Le Forum a également pointé les
tentatives de perquisition de plus en plus nombreuses, comme celle au
Canard enchaîné lors de l'affaire Clearstream. Les journalistes ont
rappelé que ces dispositions sont contraires au droit européen sur la
protection des sources des journalistes. Ils ont évoqué aussi la
précarité économique de la profession et les plans de départs nombreux
dans les médias.
"MODERNISATION LÉGISLATIVE"
Dans ce contexte tourmenté, les SDJ ont donc demandé à "rencontrer le plus rapidement possible le président de la République, Nicolas Sarkozy". "Dans une période où la presse vit une mutation économique et technique difficile", écrit le Forum, il est "indispensable" qu'"une modernisation législative des textes encadrant les médias soit lancée", comprenant la reconnaissance juridique des SDJ, l'instauration d'un droit de veto – comme au Monde –
donnant aux rédactions le pouvoir de s'opposer à un directeur de la
rédaction. Une charte déontologique est également en cours de
rédaction. La profession est très mobilisée. "Il ne s'agit pas d'une vaine agitation corporatiste", indique le Forum, pour qui ces propositions "permettraient de garantir l'indépendance des rédactions sans interférer avec le pouvoir légitime des éditeurs".

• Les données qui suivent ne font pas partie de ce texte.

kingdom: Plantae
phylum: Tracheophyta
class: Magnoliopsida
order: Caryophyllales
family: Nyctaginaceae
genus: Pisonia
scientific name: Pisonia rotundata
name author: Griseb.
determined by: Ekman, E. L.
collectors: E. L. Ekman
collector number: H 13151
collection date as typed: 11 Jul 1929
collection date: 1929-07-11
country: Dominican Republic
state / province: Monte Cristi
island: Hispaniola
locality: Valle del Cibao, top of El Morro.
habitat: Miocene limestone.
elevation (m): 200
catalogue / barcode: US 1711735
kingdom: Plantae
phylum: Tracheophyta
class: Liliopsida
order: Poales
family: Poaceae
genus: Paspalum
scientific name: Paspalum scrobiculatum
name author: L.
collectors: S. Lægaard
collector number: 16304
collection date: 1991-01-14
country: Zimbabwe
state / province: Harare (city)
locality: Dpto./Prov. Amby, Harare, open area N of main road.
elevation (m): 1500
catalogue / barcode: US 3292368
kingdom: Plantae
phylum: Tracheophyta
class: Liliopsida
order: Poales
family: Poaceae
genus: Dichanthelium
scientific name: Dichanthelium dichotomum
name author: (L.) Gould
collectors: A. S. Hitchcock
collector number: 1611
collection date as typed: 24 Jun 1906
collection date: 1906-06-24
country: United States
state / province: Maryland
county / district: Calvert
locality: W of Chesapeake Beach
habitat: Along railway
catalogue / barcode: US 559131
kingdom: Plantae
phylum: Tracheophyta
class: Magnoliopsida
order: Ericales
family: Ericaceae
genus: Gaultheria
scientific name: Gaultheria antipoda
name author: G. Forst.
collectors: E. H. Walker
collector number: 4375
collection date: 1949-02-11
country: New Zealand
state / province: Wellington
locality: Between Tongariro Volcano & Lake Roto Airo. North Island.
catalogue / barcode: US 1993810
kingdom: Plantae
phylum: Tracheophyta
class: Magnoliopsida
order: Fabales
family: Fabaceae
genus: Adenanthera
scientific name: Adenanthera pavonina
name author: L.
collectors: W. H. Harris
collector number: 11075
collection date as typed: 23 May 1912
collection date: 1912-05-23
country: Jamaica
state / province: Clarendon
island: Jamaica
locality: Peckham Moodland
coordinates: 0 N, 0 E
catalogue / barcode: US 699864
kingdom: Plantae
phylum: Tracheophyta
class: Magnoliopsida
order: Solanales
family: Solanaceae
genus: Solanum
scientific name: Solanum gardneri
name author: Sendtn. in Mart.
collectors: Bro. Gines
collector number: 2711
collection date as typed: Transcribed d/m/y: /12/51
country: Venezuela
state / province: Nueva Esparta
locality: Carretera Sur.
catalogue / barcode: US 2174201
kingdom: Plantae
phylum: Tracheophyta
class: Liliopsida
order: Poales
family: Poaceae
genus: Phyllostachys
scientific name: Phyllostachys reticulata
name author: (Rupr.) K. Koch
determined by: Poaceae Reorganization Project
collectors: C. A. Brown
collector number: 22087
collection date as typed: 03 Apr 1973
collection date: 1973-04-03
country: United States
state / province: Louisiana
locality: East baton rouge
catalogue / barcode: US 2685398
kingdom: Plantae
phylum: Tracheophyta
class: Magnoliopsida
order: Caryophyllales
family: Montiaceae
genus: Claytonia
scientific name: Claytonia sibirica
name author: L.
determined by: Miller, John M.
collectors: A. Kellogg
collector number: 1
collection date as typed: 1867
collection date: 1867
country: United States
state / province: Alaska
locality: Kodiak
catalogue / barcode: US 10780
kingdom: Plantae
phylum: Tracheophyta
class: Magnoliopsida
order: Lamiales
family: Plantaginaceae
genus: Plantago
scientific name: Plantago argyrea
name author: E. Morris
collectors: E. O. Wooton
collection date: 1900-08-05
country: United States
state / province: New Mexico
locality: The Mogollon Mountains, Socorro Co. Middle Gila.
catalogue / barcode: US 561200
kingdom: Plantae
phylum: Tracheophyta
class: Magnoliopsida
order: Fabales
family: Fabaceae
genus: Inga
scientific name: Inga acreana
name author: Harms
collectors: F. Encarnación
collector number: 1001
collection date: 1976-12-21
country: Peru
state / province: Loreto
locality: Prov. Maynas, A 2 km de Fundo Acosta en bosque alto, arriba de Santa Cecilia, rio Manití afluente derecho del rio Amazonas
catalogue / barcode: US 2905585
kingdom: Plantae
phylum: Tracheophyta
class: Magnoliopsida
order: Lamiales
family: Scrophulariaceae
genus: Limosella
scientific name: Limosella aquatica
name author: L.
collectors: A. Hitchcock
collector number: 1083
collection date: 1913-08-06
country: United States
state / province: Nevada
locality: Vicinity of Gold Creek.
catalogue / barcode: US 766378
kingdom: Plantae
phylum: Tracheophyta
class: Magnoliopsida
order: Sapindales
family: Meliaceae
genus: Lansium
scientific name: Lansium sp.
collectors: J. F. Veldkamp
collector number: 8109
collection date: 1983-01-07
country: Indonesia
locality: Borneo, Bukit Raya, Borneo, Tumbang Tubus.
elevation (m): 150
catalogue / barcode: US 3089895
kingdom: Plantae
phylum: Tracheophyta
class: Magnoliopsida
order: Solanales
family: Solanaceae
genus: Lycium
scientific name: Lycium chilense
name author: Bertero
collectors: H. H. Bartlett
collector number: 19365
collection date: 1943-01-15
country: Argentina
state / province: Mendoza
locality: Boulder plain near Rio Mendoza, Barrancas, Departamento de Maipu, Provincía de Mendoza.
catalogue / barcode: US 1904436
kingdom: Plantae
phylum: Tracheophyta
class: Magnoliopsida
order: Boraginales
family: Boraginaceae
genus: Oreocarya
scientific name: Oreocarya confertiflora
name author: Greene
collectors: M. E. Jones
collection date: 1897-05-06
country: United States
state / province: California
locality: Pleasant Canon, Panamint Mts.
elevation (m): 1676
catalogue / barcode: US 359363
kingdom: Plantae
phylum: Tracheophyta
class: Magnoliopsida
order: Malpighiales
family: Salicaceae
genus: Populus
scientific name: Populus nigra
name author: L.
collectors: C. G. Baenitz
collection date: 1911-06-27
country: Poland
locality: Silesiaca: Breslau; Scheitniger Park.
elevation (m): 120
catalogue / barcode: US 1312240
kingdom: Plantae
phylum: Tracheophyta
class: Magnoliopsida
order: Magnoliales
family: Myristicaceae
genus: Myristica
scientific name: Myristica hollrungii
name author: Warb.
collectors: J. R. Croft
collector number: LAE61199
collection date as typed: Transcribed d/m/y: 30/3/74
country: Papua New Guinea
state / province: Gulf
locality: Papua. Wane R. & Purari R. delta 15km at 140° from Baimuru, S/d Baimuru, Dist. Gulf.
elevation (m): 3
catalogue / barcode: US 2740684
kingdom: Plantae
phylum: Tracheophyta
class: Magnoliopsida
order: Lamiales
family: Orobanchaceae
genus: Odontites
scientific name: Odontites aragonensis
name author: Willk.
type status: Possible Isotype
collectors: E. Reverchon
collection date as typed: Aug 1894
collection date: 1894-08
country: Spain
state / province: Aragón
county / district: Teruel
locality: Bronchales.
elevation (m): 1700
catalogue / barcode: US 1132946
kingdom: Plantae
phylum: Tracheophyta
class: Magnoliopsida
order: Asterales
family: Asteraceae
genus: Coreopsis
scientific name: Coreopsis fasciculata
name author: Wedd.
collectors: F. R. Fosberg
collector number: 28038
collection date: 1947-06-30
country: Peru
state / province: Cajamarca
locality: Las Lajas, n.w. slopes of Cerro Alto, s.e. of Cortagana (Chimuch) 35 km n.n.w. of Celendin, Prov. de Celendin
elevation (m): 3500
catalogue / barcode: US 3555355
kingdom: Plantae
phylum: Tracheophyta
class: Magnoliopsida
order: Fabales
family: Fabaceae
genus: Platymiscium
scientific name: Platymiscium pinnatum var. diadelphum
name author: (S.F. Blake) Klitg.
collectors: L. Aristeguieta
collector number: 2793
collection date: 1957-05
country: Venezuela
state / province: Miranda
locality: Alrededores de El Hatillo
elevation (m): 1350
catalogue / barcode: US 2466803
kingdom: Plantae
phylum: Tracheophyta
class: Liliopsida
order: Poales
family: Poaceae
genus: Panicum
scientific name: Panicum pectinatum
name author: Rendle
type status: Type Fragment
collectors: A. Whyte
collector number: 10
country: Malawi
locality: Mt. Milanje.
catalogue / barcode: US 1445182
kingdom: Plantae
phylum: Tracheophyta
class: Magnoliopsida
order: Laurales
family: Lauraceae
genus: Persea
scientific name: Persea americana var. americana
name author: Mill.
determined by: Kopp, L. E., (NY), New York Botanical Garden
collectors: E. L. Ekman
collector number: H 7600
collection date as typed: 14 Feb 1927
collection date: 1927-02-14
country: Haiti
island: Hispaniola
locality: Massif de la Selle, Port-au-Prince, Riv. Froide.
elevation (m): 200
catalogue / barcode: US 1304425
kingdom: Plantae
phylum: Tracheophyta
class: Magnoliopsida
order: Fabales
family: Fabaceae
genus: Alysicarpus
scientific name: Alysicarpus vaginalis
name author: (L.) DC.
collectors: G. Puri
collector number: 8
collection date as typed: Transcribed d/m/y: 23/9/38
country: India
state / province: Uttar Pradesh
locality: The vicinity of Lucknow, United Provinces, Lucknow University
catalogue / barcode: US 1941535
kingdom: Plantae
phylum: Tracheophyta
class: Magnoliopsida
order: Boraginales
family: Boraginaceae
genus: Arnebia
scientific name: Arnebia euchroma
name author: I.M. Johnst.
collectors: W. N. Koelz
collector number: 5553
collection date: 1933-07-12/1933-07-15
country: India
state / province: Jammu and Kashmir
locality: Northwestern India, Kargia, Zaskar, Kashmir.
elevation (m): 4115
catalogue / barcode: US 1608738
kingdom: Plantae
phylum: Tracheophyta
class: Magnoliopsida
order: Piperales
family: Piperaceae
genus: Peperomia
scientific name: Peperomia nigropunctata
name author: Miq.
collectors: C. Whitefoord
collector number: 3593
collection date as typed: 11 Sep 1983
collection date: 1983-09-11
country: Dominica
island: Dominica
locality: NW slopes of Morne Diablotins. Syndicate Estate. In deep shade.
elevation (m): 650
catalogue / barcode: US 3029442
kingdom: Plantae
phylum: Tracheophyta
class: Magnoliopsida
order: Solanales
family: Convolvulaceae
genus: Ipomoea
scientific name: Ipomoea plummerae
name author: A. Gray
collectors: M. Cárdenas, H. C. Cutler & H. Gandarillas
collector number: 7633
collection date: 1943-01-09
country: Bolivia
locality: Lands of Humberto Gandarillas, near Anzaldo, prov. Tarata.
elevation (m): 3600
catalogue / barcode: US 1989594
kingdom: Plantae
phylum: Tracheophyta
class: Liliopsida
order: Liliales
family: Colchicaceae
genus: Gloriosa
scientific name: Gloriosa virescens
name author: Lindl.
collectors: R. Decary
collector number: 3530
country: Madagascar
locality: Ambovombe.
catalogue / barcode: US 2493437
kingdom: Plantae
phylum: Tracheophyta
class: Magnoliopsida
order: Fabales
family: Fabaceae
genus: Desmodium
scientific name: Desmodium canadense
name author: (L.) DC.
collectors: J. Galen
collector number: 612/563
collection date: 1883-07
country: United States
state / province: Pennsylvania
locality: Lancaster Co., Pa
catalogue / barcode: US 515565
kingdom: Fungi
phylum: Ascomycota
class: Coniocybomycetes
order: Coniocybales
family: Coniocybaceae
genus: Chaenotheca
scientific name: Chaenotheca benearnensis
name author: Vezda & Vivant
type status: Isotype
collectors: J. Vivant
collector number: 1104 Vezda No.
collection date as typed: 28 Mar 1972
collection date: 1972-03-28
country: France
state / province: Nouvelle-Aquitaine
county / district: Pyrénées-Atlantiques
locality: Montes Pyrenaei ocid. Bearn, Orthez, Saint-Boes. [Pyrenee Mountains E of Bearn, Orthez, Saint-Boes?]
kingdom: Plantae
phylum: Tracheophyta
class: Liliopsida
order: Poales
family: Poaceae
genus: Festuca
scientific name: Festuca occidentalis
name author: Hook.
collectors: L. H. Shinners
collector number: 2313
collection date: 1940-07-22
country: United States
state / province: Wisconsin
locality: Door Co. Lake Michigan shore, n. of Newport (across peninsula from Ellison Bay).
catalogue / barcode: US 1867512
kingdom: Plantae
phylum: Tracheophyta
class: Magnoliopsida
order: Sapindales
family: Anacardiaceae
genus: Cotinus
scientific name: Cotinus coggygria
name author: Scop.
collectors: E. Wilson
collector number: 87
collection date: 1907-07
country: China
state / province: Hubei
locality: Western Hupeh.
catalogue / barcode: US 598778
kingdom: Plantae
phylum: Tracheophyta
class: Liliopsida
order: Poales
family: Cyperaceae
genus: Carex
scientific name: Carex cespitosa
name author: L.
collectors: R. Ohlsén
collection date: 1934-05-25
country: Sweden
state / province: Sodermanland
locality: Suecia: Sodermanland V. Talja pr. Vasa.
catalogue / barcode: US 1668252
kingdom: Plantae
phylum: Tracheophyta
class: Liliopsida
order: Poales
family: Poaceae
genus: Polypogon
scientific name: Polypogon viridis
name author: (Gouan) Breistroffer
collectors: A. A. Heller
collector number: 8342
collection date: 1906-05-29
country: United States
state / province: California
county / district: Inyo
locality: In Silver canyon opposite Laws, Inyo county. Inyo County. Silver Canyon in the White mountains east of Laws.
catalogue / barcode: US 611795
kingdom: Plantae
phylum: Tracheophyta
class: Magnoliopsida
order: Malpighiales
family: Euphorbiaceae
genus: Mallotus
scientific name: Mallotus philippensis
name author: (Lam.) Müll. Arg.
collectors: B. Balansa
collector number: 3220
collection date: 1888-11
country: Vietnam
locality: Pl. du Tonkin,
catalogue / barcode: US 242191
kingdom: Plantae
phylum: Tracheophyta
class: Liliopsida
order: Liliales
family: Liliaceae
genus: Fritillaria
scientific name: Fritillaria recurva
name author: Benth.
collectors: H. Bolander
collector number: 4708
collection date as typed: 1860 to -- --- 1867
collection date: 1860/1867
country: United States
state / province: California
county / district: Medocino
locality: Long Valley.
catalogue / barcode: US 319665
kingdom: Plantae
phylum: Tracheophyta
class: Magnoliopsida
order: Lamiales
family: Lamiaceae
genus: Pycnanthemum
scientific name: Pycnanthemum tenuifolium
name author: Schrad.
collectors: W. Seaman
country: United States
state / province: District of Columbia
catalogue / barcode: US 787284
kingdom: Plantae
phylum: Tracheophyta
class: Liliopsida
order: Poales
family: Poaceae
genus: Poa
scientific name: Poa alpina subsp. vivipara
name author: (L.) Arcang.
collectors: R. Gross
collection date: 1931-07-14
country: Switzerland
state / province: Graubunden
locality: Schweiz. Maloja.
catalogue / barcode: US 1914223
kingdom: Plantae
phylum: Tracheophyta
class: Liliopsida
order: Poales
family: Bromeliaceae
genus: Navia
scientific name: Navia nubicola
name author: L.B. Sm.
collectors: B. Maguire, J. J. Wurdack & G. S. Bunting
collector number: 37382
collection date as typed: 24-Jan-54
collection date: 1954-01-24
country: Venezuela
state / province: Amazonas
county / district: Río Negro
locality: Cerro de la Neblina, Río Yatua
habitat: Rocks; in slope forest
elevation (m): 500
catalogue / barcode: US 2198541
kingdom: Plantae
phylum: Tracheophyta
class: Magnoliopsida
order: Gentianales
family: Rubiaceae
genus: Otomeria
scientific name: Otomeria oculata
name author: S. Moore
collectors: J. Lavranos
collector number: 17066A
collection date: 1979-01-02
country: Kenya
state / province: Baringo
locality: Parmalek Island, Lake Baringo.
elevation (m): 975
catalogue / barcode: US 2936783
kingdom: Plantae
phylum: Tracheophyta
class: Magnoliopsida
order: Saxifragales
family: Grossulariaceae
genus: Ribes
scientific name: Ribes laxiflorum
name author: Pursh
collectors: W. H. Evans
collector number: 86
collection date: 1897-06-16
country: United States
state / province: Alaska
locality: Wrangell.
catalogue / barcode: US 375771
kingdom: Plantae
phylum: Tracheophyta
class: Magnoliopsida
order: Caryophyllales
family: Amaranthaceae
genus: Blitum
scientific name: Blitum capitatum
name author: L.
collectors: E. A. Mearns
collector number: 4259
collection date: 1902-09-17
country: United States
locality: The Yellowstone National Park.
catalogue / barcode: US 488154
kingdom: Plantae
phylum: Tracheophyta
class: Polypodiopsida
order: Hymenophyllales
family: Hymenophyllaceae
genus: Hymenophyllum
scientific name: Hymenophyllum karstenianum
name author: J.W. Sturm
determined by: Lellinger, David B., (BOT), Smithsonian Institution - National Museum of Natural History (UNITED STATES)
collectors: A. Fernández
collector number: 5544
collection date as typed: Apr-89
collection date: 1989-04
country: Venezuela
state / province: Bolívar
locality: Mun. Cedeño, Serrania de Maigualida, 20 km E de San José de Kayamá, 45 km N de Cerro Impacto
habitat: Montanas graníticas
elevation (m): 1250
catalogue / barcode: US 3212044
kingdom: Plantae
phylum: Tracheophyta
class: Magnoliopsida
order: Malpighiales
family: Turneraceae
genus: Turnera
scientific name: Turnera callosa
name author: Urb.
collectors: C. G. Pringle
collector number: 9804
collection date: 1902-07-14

Les salariés des Echos et de La Tribune ont
reçu le soutien du Parti socialiste (PS). Anne Hidalgo, secrétaire
nationale à la culture au PS, et Alain Vidalies, secrétaire national
aux entreprises, indiquent que le PS interpellera "le président de
la République et le gouvernement sur les mesures qu'ils entendent
prendre pour préserver le pluralisme de l'information".